## GIVEN PROBLEM 1
Extract every line of the rows below that contains the word "elevation".

## DOCUMENT TEXT
......

Finally, the basis function of the short-time transform is type-2 discrete cosine transform (DCT) and the resolution is fixed. The choice of the STDCT over short-time Fourier transform (STFT) was reasoned in [19] because it had a smaller set of components: STDCT, being a real transform, results in a single real-valued spectrogram, in contrast to the complex STFT transform, that is decomposed in both, magnitude and phase. However, increasing the set of components increases the number of strategies to embed our secret image. Additionally, the resolution of the transform can be increased arbitrarily up to computational constraints.

4 Enhancements

We propose several enhancing features for the image-in-audio steganographic method proposed by PixInWav [19].

Refer to caption — Figure 2: Architecture of the proposed model. The legend shows the three basic components of the steganographic pipeline that have been improved in our work: (pink) change of the audio transform, (green) buffering of luma in the pixel shuffle operation, and (orange) addition of different embedding methods based on replication.

4.1 STFT instead of STDCT

Given a time domain sequence $x[n]$ , its discrete short-time transform operation is given by Equation 2:

X_{\mathcal{T}}\{x[n]\}(m,F_{k})=\sum_{n=mr}^{mr+N-1}x[n]\cdot h[n-mr]\cdot\mathcal{T}[n,F_{k}]

(2)

......

## RECORDS SUPPLIED
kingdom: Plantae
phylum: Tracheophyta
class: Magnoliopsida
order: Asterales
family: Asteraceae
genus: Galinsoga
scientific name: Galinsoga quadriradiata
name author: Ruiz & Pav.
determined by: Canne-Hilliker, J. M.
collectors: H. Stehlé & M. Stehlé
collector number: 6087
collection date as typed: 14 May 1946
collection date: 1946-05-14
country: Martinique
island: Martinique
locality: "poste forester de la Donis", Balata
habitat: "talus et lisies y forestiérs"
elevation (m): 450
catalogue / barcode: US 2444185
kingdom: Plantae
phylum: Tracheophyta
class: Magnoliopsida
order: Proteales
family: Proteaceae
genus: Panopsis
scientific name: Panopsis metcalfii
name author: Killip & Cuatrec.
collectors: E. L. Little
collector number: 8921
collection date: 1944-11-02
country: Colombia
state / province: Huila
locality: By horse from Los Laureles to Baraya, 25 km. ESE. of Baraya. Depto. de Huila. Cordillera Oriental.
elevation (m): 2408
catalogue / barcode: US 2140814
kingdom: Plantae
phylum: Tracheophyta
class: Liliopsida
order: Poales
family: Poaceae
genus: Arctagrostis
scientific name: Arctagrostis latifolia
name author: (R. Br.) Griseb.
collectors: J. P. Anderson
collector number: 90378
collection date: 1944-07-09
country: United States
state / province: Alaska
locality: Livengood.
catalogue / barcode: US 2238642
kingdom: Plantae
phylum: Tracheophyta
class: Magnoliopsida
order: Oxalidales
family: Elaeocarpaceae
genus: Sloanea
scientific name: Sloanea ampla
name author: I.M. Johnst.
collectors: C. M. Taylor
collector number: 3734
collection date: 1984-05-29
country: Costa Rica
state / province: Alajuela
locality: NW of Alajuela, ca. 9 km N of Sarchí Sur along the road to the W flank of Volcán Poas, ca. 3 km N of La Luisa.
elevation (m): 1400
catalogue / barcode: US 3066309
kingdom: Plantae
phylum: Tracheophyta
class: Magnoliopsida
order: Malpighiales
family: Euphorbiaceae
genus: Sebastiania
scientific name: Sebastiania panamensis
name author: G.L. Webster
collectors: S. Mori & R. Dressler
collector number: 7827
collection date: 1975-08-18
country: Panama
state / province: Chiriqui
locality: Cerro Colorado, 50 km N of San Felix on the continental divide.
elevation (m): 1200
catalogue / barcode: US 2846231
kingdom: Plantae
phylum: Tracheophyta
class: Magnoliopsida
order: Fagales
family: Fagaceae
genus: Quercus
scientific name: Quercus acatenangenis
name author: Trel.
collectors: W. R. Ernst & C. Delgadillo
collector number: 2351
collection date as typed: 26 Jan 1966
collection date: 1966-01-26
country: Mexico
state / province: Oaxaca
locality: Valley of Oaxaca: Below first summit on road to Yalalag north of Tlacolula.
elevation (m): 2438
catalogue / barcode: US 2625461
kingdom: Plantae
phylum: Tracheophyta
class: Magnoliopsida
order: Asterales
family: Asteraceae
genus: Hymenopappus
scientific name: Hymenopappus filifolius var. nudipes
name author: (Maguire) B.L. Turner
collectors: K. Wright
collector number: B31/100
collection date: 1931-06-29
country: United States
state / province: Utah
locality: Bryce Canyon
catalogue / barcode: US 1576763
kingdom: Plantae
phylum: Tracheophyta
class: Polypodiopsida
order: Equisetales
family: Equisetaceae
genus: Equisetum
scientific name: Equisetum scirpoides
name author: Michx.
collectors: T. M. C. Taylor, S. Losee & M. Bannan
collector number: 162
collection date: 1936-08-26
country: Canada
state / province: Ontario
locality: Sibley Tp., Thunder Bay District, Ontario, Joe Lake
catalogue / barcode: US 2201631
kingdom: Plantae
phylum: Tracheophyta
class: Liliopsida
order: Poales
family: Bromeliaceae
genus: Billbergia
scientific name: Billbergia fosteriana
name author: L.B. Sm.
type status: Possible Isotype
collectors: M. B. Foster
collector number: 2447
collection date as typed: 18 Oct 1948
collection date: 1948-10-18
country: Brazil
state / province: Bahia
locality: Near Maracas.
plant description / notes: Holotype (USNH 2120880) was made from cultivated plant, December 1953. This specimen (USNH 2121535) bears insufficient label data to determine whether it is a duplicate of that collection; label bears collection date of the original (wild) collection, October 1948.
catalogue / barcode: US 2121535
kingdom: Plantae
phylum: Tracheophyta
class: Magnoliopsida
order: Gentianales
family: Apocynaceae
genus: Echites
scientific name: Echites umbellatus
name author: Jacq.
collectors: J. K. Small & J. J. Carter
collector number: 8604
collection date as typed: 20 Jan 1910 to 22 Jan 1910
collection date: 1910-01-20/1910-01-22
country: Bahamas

......

## GIVEN PROBLEM 2
Retype the steganography passage above word for word, from "Finally, the basis" to "by PixInWav [19].".

## RIGHT ANSWER 1
elevation (m): 450
elevation (m): 2408
elevation (m): 1400
elevation (m): 1200
elevation (m): 2438

## RIGHT ANSWER 2
Finally, the basis function of the short-time transform is type-2 discrete cosine transform (DCT) and the resolution is fixed. The choice of the STDCT over short-time Fourier transform (STFT) was reasoned in [19] because it had a smaller set of components: STDCT, being a real transform, results in a single real-valued spectrogram, in contrast to the complex STFT transform, that is decomposed in both, magnitude and phase. However, increasing the set of components increases the number of strategies to embed our secret image. Additionally, the resolution of the transform can be increased arbitrarily up to computational constraints.

4 Enhancements

We propose several enhancing features for the image-in-audio steganographic method proposed by PixInWav [19].